BERLIN (AP) — The United Nations appealed on Monday for $4.2 billion to help people in Ukraine and displaced outside the country this year, saying that people on the front lines have “exhausted their meager resources” and many refugees also are vulnerable.
About three-quarters of the total, $3.1 billion, is meant to support some 8.5 million people inside Ukraine. The remaining $1.1 billion is sought for refugees and host communities outside Ukraine.
A recent wave of attacks “underscores the devastating civilian cost of the war” and a bitter winter is increasing the need for humanitarian aid, the U.N. Office for the Coordination of Humanitarian Affairs and the U.N. refugee agency said in a statement from Geneva.
“In front-line towns and villages, people have exhausted their meagre resources and rely on aid to survive,” it said.
Ukraine has been subjected to massive Russian barrages recently.

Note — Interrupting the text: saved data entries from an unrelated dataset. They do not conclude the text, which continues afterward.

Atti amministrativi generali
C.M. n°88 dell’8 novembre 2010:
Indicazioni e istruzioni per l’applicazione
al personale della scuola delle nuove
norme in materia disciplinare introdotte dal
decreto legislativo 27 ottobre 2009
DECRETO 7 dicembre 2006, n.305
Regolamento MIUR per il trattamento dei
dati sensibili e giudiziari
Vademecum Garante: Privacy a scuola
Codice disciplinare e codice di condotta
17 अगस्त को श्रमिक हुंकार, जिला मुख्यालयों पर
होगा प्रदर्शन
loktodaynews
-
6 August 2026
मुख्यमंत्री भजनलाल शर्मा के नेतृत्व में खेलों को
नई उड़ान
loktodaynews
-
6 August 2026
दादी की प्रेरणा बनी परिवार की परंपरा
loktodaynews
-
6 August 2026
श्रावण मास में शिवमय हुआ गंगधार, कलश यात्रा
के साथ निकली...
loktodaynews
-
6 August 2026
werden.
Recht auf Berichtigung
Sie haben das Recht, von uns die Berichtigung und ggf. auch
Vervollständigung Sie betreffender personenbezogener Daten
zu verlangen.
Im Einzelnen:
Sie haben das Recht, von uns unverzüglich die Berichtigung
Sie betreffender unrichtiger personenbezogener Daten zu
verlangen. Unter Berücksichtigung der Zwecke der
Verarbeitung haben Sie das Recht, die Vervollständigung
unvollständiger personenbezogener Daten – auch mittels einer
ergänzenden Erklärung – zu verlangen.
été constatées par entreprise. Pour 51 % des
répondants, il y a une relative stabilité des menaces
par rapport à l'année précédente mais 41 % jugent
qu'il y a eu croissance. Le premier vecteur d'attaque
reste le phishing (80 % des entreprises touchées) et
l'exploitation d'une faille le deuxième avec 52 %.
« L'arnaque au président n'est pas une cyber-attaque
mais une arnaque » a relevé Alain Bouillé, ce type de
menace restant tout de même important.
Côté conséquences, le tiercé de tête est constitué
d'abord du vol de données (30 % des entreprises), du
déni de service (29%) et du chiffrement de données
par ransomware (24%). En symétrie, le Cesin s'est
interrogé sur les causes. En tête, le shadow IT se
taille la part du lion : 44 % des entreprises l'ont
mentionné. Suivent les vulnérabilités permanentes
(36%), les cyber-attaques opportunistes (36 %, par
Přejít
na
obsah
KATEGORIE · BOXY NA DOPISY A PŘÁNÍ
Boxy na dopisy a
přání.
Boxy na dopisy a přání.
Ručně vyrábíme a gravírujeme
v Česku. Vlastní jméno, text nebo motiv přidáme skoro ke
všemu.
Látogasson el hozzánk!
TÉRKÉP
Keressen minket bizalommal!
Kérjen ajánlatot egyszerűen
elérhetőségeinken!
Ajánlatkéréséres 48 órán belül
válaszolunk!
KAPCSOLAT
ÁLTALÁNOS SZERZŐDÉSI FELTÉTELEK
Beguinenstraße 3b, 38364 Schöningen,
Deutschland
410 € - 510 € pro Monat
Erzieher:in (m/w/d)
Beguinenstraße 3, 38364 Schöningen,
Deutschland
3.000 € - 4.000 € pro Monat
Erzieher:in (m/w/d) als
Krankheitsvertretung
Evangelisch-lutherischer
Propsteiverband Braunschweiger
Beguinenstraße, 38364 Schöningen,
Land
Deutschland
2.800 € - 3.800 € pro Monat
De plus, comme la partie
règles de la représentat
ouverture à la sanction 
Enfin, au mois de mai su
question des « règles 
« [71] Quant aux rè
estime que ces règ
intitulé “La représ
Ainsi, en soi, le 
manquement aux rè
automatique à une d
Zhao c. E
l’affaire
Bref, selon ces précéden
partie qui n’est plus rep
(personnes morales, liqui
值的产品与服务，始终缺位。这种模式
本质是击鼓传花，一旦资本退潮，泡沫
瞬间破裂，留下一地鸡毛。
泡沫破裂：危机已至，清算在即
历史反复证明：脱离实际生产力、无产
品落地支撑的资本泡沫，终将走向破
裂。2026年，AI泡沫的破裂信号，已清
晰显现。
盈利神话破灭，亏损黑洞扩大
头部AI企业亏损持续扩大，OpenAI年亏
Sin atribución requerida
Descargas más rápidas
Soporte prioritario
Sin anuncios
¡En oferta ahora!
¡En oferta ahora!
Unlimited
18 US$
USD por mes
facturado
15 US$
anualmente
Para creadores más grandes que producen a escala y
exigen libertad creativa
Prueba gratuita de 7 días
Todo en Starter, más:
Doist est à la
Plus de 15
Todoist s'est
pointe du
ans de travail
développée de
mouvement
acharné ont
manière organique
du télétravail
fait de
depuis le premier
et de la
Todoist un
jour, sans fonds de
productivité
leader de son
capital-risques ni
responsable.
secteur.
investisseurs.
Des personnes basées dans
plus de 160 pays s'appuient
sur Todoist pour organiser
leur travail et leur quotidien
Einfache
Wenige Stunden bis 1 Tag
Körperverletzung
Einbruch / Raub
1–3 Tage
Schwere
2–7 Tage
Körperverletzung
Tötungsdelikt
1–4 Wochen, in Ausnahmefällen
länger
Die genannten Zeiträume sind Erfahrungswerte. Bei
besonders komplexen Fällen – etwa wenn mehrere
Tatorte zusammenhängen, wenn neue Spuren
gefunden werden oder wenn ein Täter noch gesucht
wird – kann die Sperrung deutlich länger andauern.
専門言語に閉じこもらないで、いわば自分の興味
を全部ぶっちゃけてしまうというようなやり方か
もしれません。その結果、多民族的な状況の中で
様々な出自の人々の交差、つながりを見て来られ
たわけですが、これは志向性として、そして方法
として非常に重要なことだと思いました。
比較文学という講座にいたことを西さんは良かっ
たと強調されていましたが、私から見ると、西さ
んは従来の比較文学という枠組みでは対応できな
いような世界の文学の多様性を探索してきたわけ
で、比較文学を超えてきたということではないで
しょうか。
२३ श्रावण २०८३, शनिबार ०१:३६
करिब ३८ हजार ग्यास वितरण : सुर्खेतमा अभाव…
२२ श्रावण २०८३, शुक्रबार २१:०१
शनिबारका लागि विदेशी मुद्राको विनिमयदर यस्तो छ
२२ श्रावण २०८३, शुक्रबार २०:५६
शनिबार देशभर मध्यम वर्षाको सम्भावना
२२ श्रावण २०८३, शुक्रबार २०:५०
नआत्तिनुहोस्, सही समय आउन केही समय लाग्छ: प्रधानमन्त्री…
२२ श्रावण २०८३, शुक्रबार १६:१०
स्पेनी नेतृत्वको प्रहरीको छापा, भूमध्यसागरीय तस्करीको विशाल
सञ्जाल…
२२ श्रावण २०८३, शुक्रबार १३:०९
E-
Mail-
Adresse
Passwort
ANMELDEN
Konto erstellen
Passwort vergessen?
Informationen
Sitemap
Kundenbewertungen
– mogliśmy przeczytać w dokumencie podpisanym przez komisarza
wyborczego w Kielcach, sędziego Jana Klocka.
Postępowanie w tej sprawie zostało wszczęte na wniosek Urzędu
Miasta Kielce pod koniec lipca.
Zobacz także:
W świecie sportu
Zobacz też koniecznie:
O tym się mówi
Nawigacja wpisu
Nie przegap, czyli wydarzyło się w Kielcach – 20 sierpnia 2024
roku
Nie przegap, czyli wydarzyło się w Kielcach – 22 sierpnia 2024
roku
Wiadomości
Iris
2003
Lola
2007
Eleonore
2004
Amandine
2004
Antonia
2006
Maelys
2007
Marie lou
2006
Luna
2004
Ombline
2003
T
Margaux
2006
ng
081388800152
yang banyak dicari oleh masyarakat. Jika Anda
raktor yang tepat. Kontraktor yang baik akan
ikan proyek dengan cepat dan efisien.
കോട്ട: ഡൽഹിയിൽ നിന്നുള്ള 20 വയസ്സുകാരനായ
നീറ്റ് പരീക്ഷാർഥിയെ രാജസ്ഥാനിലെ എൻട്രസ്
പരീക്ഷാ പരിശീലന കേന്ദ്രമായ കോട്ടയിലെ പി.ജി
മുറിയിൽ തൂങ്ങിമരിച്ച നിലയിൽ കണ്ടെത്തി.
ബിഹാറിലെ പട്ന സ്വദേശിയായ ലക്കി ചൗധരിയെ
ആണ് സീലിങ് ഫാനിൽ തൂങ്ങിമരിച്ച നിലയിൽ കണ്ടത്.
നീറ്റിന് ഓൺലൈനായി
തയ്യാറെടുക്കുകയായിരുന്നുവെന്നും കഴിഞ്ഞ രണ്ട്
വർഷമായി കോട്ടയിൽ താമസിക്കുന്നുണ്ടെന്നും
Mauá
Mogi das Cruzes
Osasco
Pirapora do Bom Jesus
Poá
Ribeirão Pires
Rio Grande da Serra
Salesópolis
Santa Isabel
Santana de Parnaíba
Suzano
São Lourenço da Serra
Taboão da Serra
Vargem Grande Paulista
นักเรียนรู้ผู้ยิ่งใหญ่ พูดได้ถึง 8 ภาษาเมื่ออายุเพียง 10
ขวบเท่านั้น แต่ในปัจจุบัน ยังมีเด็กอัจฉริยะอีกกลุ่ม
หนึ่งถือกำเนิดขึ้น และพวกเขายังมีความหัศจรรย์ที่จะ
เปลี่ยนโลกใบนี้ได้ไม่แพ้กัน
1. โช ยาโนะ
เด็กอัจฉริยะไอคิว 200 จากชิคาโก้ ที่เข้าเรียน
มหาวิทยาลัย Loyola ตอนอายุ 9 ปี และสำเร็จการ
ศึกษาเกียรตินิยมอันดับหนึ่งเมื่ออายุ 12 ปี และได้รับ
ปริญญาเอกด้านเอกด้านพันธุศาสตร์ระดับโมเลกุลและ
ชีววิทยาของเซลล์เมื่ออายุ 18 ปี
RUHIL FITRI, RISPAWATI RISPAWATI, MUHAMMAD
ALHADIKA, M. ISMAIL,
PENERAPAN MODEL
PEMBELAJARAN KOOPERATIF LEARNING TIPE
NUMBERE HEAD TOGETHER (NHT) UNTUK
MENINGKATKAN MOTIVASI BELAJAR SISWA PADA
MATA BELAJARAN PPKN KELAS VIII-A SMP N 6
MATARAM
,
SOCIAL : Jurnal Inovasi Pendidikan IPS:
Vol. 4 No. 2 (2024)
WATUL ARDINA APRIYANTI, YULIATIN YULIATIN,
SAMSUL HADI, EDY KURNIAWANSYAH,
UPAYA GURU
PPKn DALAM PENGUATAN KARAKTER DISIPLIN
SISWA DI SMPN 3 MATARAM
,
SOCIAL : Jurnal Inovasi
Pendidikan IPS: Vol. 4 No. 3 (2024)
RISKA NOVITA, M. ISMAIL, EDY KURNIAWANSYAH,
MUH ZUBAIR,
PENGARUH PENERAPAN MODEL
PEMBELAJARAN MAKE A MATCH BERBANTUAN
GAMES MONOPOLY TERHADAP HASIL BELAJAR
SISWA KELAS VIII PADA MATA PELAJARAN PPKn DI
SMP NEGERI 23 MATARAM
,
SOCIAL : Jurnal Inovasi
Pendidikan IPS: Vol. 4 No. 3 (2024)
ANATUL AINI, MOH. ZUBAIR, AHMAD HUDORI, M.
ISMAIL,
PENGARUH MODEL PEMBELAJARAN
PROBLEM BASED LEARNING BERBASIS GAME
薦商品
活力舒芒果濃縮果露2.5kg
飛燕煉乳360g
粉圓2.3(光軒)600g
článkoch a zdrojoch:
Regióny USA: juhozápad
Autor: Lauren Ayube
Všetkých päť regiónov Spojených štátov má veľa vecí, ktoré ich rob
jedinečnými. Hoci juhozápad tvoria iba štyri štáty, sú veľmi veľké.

More than 500 drones and missiles were fired between Dec. 29 and Jan. 2, according to officials in Kyiv.
Nearly two years after Russia launched its full-scale invasion of Ukraine, the U.N. says 14.6 million people in the country need humanitarian help, while around 6.3 million have fled Ukraine and remain refugees.
“Hundreds of thousands of children live in communities on the front lines of the war, terrified, traumatized and deprived of their basic needs. That fact alone should compel us to do everything we can to bring more humanitarian assistance to Ukraine,” said Martin Griffiths, the U.N.’s humanitarian chief.
“Homes, schools and hospitals are repeatedly hit, as are water, gas and power systems,” he added. “The very fabric of society is under attack with devastating consequences.”
The U.N. said that Ukrainian refugees in neighboring countries “also need increased and sustained support.” It said that only half of school-age refugee children are enrolled in schools where they are now, only 40-60% are employed and “many remain vulnerable with no means to support themselves.”